First was my pursuit of being able to cook octopus to just the texture I had in Italy (or at numerous restaurants stateside, which, despite their inability to duplicate my beloved insalata, still cooked octopus to just the right texture. most of the time, restaurants grilled the octopus, which did a quick-cook to be able to keep the texture right.). A couple of my first attempts were visibly protested by live octopus, who poo-pooed my kitchen attempts as laughable (I believe they may even have made some video-gone-viral on CephaTube of how tough my first octopi were). But I think I've gotten the process down now, and the octopus are now draining of color when they see me at the market. And guess what: it's so EASY.
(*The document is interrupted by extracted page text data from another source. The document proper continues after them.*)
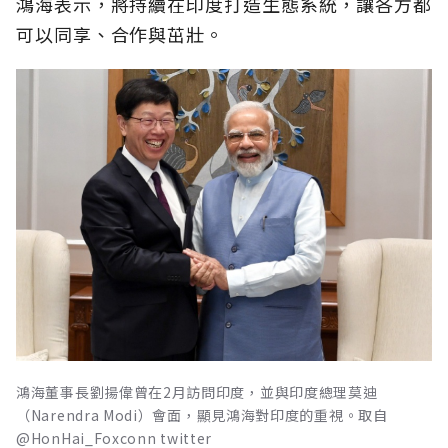
鴻海表示，將持續在印度打造生態系統，讓各方都
可以同享、合作與茁壯。
鴻海董事長劉揚偉曾在2月訪問印度，並與印度總理莫迪
（Narendra Modi）會面，顯見鴻海對印度的重視。取自
@HonHai_Foxconn twitter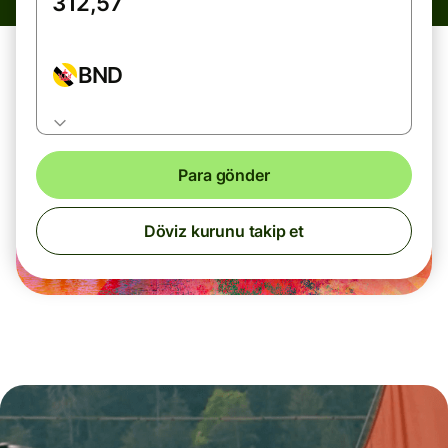
BND
Para gönder
Döviz kurunu takip et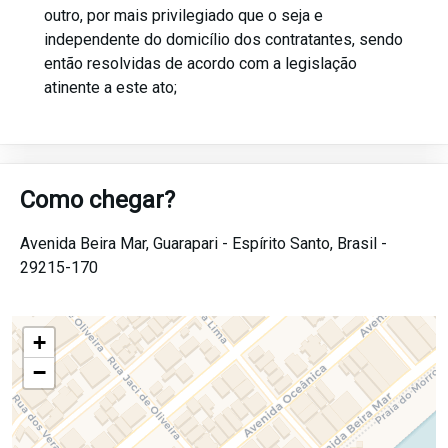
outro, por mais privilegiado que o seja e
independente do domicílio dos contratantes, sendo
então resolvidas de acordo com a legislação
atinente a este ato;
Como chegar?
Avenida Beira Mar,
Guarapari -
Espírito Santo,
Brasil -
29215-170
+
−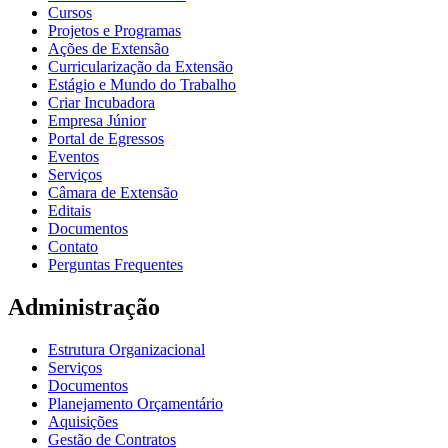
Cursos
Projetos e Programas
Ações de Extensão
Curricularização da Extensão
Estágio e Mundo do Trabalho
Criar Incubadora
Empresa Júnior
Portal de Egressos
Eventos
Serviços
Câmara de Extensão
Editais
Documentos
Contato
Perguntas Frequentes
Administração
Estrutura Organizacional
Serviços
Documentos
Planejamento Orçamentário
Aquisições
Gestão de Contratos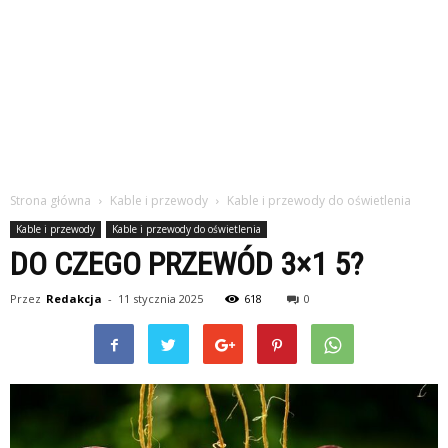
Strona główna
Kable i przewody
Kable i przewody do oświetlenia
Kable i przewody
Kable i przewody do oświetlenia
DO CZEGO PRZEWÓD 3×1 5?
Przez
Redakcja
-
11 stycznia 2025
618
0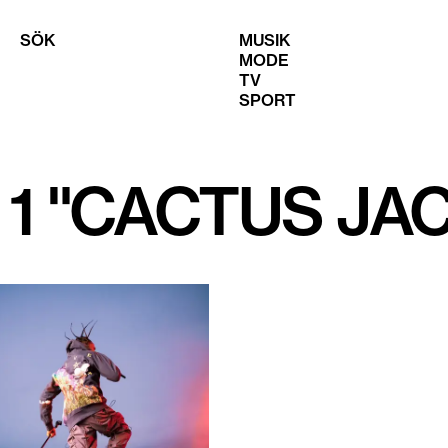
SÖK
MUSIK
MODE
TV
SPORT
 1 "CACTUS JA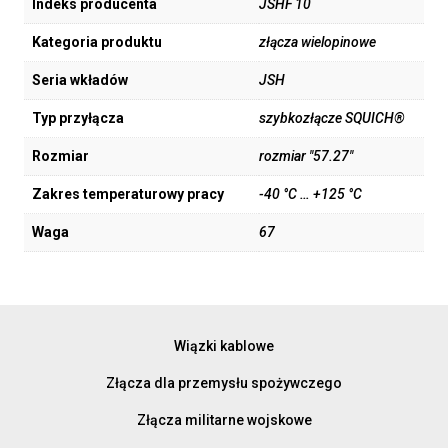
Indeks producenta
JSHF 10
Kategoria produktu
złącza wielopinowe
Seria wkładów
JSH
Typ przyłącza
szybkozłącze SQUICH®
Rozmiar
rozmiar "57.27"
Zakres temperaturowy pracy
-40 °C … +125 °C
Waga
67
Wiązki kablowe
Złącza dla przemysłu spożywczego
Złącza militarne wojskowe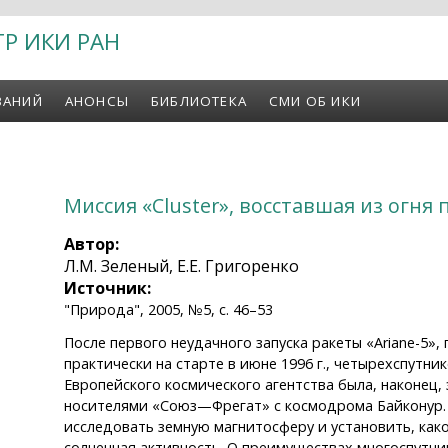
ТР ИКИ РАН
ВАНИЙ
АНОНСЫ
БИБЛИОТЕКА
СМИ ОБ ИКИ
Миссия «Cluster», восставшая из огня
Автор:
Л.М. Зеленый, Е.Е. Григоренко
Источник:
"Природа", 2005, №5, с. 46–53
После первого неудачного запуска ракеты «Ariane-5»
практически на старте в июне 1996 г., четырехспутник
Европейского космического агентства была, наконец, 
носителями «Союз—Фрегат» с космодрома Байконур. 
исследовать земную магнитосферу и установить, како
солнечная активность. О преимуществах многоспутн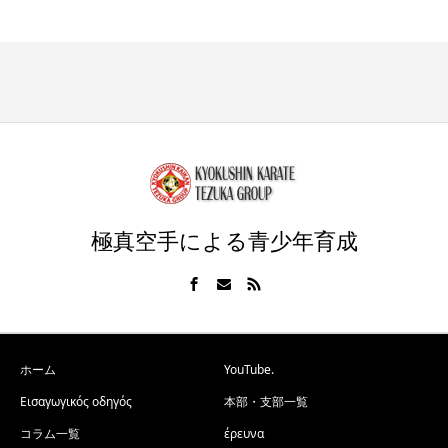
極真空手による青少年育成
ホーム
YouTube.
Εισαγωγικός οδηγός
本部・支部一覧
コラム一覧
έρευνα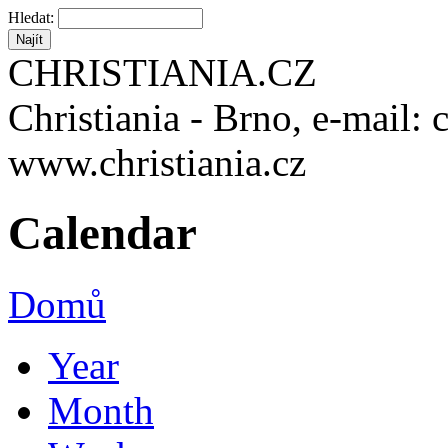
Hledat:
CHRISTIANIA.CZ
Christiania - Brno, e-mail: 
www.christiania.cz
Calendar
Domů
Year
Month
Screw all those techniques I've tried online about dunking the octopus this way or that, whacking the benoggins out of the cephalopod, cooking with some crazy-ass bobbing cork, or what magic some dinky bay leaf will do to tenderize this creature. Keep in mind - its suckers and meat will soak up water around it, just as they are made also of water. It's, I guess, the way octopi live in the ocean, and like many true-to-roots dishes involving meat, if prepared in complement with the way it lived, the result will taste just right (think ducks with fruits and nuts, wild game with nuts and wild greens, beef with whole grains and field greens, simply salted fish, sashimi).
Polpo(ctopus) Preparation
Ingredients
Octopus, whole
Pot, with nary a shade of water at the bottom
Salt, generous helping (think, equate to the ocean's proportions)
Lemon, sliced or wedged (just for flavor)
Directions
2. Mix salt with the water in the pot. Keep in mind - this should be just enough to STEAM the octopus. Usually I have no more than about 1/2" of water in the pot.
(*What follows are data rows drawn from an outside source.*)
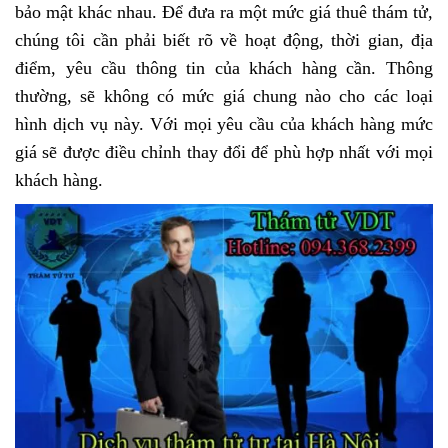
bảo mật khác nhau. Để đưa ra một mức giá thuê thám tử,
chúng tôi cần phải biết rõ về hoạt động, thời gian, địa
điểm, yêu cầu thông tin của khách hàng cần. Thông
thường, sẽ không có mức giá chung nào cho các loại
hình dịch vụ này. Với mọi yêu cầu của khách hàng mức
giá sẽ được điều chỉnh thay đổi để phù hợp nhất với mọi
khách hàng.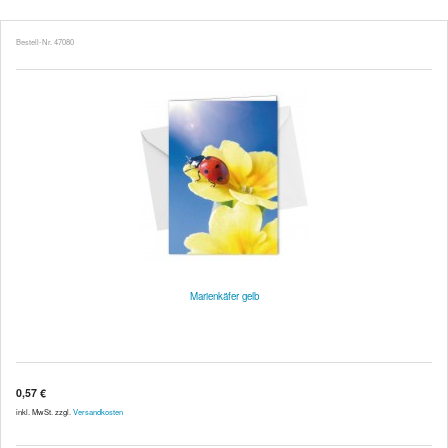
Bestell-Nr. 47080
Marienkäfer gelb
0,57 €
inkl. MwSt. zzgl.
Versandkosten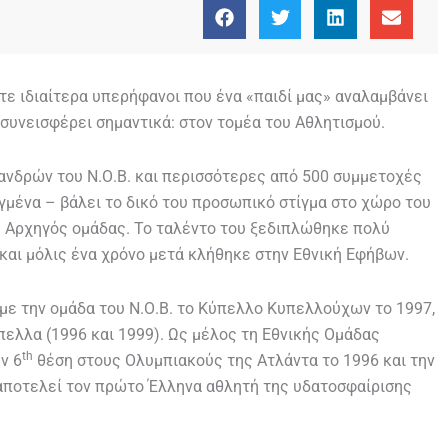
τε ιδιαίτερα υπερήφανοι που ένα «παιδί μας» αναλαμβάνει
 συνεισφέρει σημαντικά: στον τομέα του Αθλητισμού.
ανδρών του Ν.Ο.Β. και περισσότερες από 500 συμμετοχές
γμένα – βάλει το δικό του προσωπικό στίγμα στο χώρο του
ς Αρχηγός ομάδας. Το ταλέντο του ξεδιπλώθηκε πολύ
 και μόλις ένα χρόνο μετά κλήθηκε στην Εθνική Εφήβων.
 με την ομάδα του Ν.Ο.Β. το Κύπελλο Κυπελλούχων το 1997,
πελλα (1996 και 1999). Ως μέλος τη Εθνικής Ομάδας
th
ν 6
θέση στους Ολυμπιακούς της Ατλάντα το 1996 και την
αποτελεί τον πρώτο Έλληνα αθλητή της υδατοσφαίρισης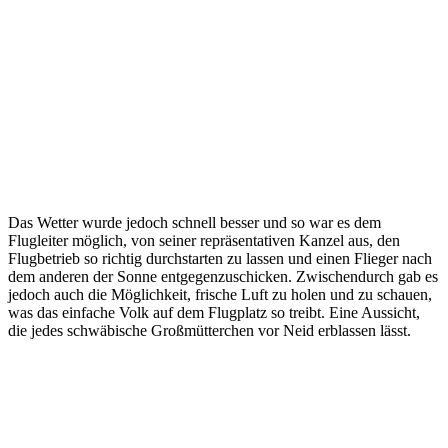
Das Wetter wurde jedoch schnell besser und so war es dem
Flugleiter möglich, von seiner repräsentativen Kanzel aus, den
Flugbetrieb so richtig durchstarten zu lassen und einen Flieger nach
dem anderen der Sonne entgegenzuschicken. Zwischendurch gab es
jedoch auch die Möglichkeit, frische Luft zu holen und zu schauen,
was das einfache Volk auf dem Flugplatz so treibt. Eine Aussicht,
die jedes schwäbische Großmütterchen vor Neid erblassen lässt.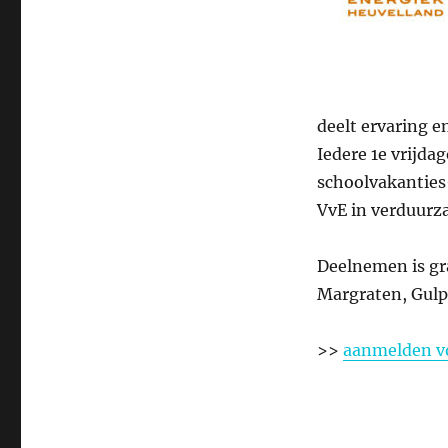
deelt ervaring en
Iedere 1e vrijd
schoolvakanties-
VvE in verduurz
Deelnemen is gr
Margraten, Gulp
>>
aanmelden vo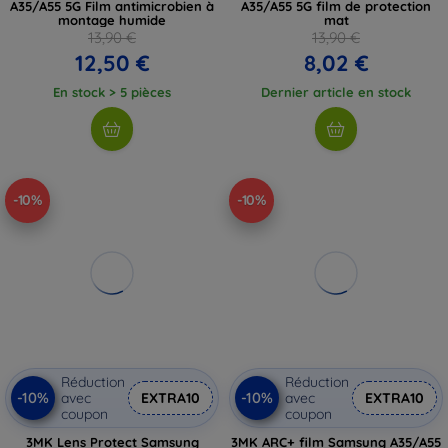
A35/A55 5G Film antimicrobien à
A35/A55 5G film de protection
montage humide
mat
13,90 €
13,90 €
12,50 €
8,02 €
En stock > 5 pièces
Dernier article en stock
-10%
-10%
Réduction
Réduction
-10%
-10%
avec
EXTRA10
avec
EXTRA10
coupon
coupon
3MK Lens Protect Samsung
3MK ARC+ film Samsung A35/A55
3. Add lemon to the saltwater mixture.
4. Place rinsed octopus in the pot. Turn to drench a bit with the salted water.
5. Bring water to a boil, and keep at boil until most, if not all, of the octopus is no-longer slimy looking and non-translucent.
6. Reduce water to lowest heat, and let steam covered for 45 minutes+ (last night, whole octopus, I fell asleep and didn't turn off the octopus at this lowest steam setting for 2 hours). You'd be amazed how much water the octopus gives up.
7. Turn off the steaming water, and let the pot cool COVERED to room temperature. It's now ready to cut/serve/eat.
At this point, some people keep the fat on the outside of the octopus on. I prefer not to eat this layer, so I take the octopus to the sink, give it another quick rinse, and clean off the layer with my hands. Granted, you'll lose the suckers off the legs, but it also makes eating a little smoother without the gelatinous mass on the meat. Word of caution: if you're queasy about touching something slimy like gelatin, this may not be the best process for your bare hands and your psyche (not to mention your stomach). For the sake of your esophagus, use some disposable gloves.
Of last night's cooking expedition, I've sliced mine into 1" slices, mixed with lemon/olive oil/salt/pepper, and the mixture is marinating a bit in the fridge. The octopus, sans dressing, could taste a bit bland. Like chicken. To try to mimic what I had in Rome, I plan to mix the octopus with sliced cherry tomatoes, mozzarella, celery, and fresh parsley. At this point, I at least have the texture of the octopus down - the flavor of the salad will no doubt take some tweeking - but I will eventually get it right.
Rome, you're on my dinner plate tonight.